Interestingly, the study in Germany examined the relative tolerance to the resistant varieties of e coli-the ones that cause the trouble for people. It disclosed that people who were raised on farms where there were cattle were relatively immune to the “killer e coli” varieties. The reason, the study concluded, was that children who played in cattle yards caught various varieties early in life and suffered little from it, and that the later in life one is exposed, the more serious it is. I used the comparison with polio, which is endemic in the third world, but was not the crippler that it was in the first world. The reason being that in the third world, where sanitation is bad, children actually contract polio very young when, for various reasons, full recovery is more likely. This will strike you as silly, perhaps, but I have made certain that my children and grandchildren have had ample opportunity to be exposed to cattle and cattle manure. Hopefully, then, if they eat a “bad burger” as adults, they will have acquired relative immunity. It may well be, then, that it is not so much the “filthiness” of meat production, but the sanitation of our urban and suburban lives that cause us to be susceptible to things we would have shrugged off as herders on the Eurasian plains or as ranchers on the American grasslands.
It is interesting, then, for me to speculate that we might have “bought our birthright” to survive certain animal vector diseases; further, that some of us may have a natural symbiosis with cattle; a symbiosis which our increasing isolation from animals can cause us to lose. As with lactose tolerance, there may be other adaptations our bodies have made over the millenia that could be helpful to us. Strange as it may seem to some, meat-eating might actually be better for Indo-Europeans than being vegetarians, for reasons we don’t even know, but which have been acquired over an immense period of time. Perhaps I am a fool, but I do feel as if my cattle and I do live in symbiosis, but a symbiosis that, on an individual basis, ends sooner than the maximum imaginable extent of their natural lives. And my cattle feed nutritious protein to many, many people, protein made from grass that is otherwise as useless to human nutrition as stones. I know a vegan won’t accept this, but I feel as if God made those animals for me and me for them. I do owe them decent treatment, and I know that.

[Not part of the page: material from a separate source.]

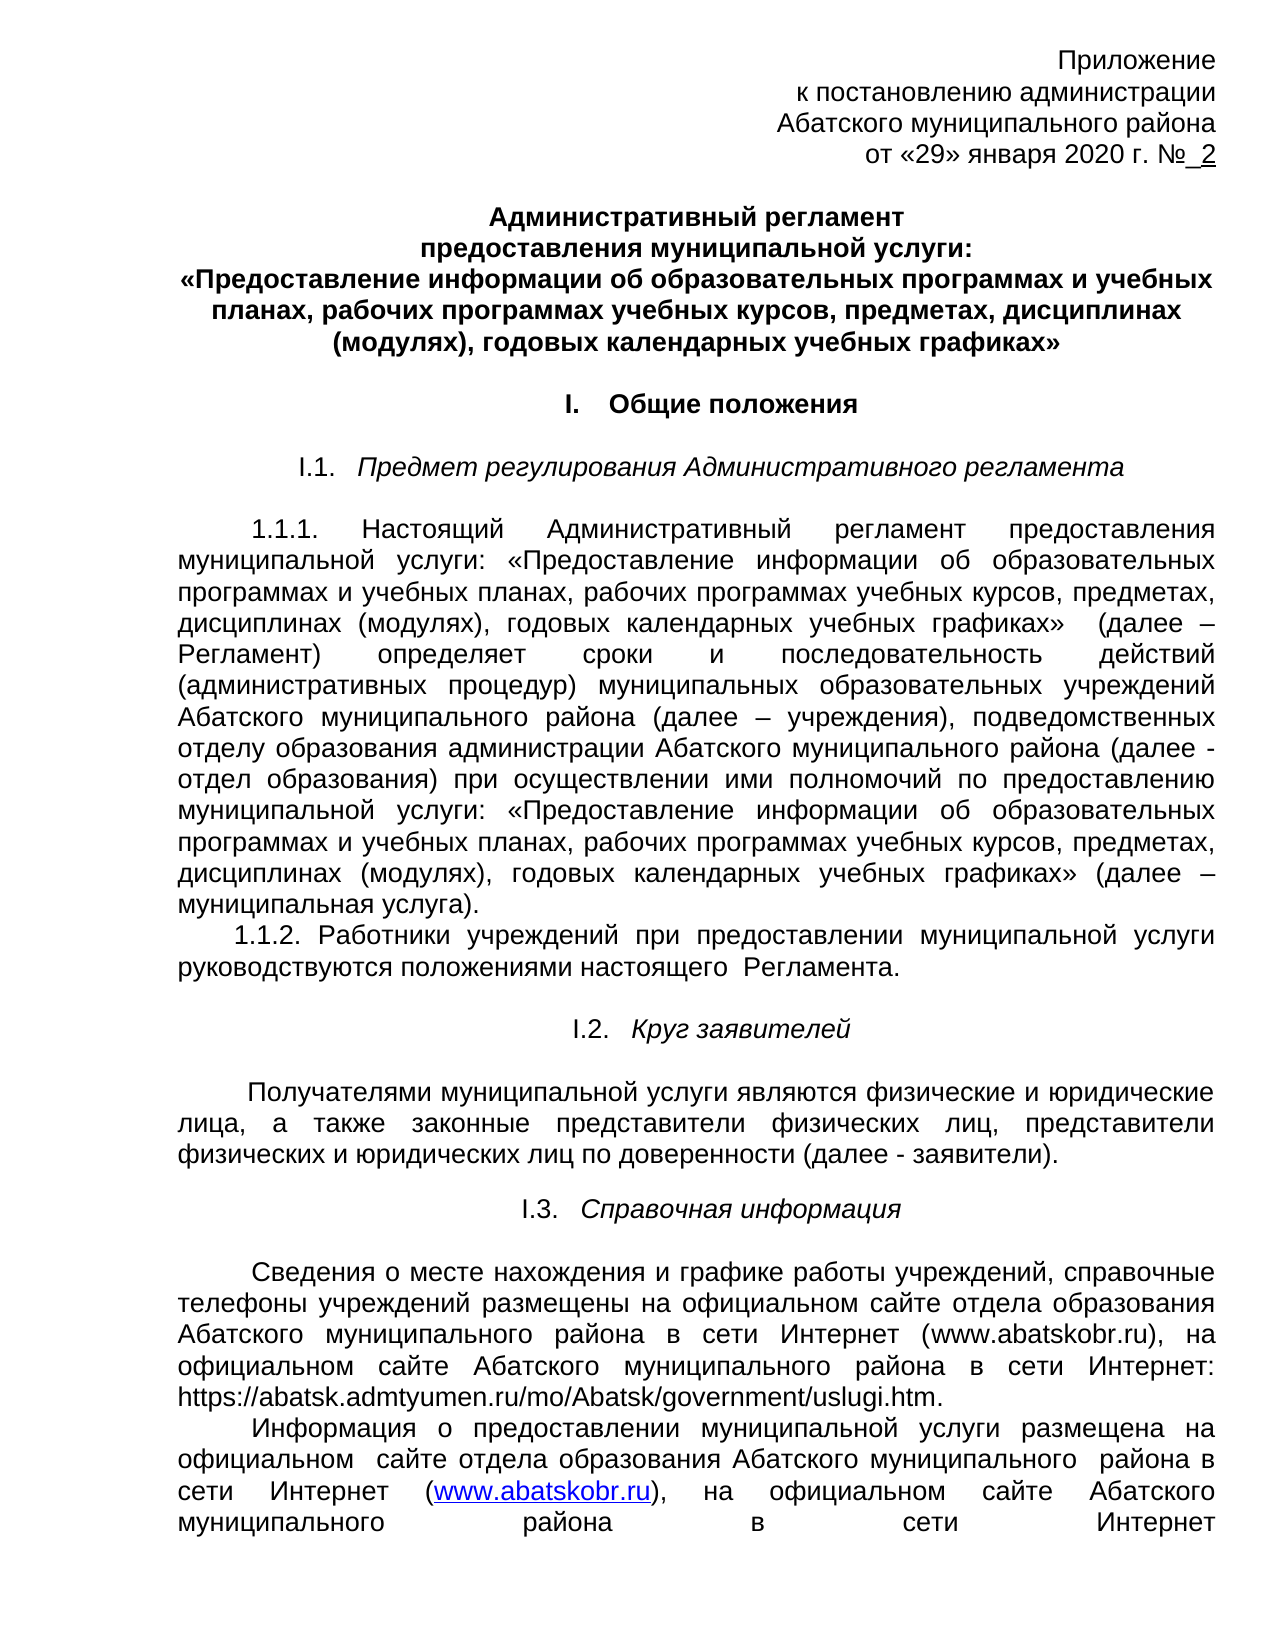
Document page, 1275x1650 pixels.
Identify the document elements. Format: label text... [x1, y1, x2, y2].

text Получателями муниципальной услуги являются физические и юридические лица, а также законные представители физических лиц, представители физических и юридических лиц по доверенности (далее - заявители). [177, 1076, 1216, 1169]
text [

I can’t address the contention that grain causes certain varieties of e coli to proliferate in a bovine digestive tract. Their digestive tracts certainly do change over time, and more than once. (Colostrum to milk, milk to grass, grass to grain if they’re fed grain) Others occur as well. This grass to that grass, grass to legumes, grass to grain, grain to grain, even grass to acorns…once a year I turn them into the woods for that, and they thrive on them) Certain “natural” foods, (e.g., heavily seeding grasses and legumes) are not dissimilar from grain, and you can see changes in digestion and weight gain.

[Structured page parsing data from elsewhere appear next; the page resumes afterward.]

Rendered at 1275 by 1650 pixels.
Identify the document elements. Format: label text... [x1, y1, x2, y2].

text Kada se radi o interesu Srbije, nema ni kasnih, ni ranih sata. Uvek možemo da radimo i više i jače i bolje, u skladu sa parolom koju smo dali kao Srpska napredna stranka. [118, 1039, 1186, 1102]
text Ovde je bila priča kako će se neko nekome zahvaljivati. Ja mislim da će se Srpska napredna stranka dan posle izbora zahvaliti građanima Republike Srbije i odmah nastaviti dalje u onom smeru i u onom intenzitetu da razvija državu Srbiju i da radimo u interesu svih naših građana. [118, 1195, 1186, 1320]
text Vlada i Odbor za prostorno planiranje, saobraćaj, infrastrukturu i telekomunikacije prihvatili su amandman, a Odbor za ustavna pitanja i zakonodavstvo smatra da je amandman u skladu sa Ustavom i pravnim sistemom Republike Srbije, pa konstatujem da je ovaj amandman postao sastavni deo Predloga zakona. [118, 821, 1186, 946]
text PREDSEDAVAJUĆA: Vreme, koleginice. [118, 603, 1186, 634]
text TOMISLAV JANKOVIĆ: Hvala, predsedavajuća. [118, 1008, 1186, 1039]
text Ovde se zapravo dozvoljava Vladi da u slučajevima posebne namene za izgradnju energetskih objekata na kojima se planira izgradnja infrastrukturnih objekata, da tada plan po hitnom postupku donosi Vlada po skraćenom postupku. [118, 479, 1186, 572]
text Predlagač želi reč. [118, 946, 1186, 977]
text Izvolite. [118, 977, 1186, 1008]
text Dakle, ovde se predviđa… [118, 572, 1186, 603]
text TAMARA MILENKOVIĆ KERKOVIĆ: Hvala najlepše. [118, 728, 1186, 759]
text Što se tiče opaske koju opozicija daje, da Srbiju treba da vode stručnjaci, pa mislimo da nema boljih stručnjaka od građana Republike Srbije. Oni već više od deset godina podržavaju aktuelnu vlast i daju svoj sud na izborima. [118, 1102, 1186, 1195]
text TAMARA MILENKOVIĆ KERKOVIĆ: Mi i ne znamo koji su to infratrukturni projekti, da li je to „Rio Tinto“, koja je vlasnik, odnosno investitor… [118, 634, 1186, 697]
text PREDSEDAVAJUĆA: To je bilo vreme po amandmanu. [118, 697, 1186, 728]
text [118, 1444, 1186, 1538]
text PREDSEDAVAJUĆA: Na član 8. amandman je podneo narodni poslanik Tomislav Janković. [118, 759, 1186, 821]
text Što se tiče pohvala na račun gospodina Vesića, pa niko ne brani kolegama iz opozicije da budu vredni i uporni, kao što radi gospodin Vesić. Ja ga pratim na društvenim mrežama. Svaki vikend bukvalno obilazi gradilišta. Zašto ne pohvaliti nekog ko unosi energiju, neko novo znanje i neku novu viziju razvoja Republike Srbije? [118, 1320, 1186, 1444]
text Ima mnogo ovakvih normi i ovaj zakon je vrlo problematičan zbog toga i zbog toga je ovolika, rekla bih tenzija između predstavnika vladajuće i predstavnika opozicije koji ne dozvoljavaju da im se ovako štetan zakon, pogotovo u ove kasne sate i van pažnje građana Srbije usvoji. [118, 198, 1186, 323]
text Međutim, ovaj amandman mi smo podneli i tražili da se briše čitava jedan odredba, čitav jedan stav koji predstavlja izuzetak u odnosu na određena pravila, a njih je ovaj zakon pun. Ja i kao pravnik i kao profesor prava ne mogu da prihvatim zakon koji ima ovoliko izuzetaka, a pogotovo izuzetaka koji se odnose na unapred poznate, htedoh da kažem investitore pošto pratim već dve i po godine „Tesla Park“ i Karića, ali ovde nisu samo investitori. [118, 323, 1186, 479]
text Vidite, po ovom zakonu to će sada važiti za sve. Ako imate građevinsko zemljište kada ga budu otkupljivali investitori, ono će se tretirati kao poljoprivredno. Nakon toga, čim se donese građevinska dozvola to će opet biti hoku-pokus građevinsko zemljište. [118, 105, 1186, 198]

I can appreciate a well-marbled steak as much as the next guy, but I do prefer grass-fed. Others would debate this, but my preference is for grass fed young bulls. Awfully lean, but in my mind, the most flavorful of all. Cattle have roughly the same number of male and female offspring. Yet, one dominant bull will be the sole breeder of around thirty cows, and will drive others away; perhaps injuring or killing them in the process.
Perhaps it’s my rationalization, but I think it’s just as well for a young bull to end its life feeding people than it is for him to die of peritonitis from being gored.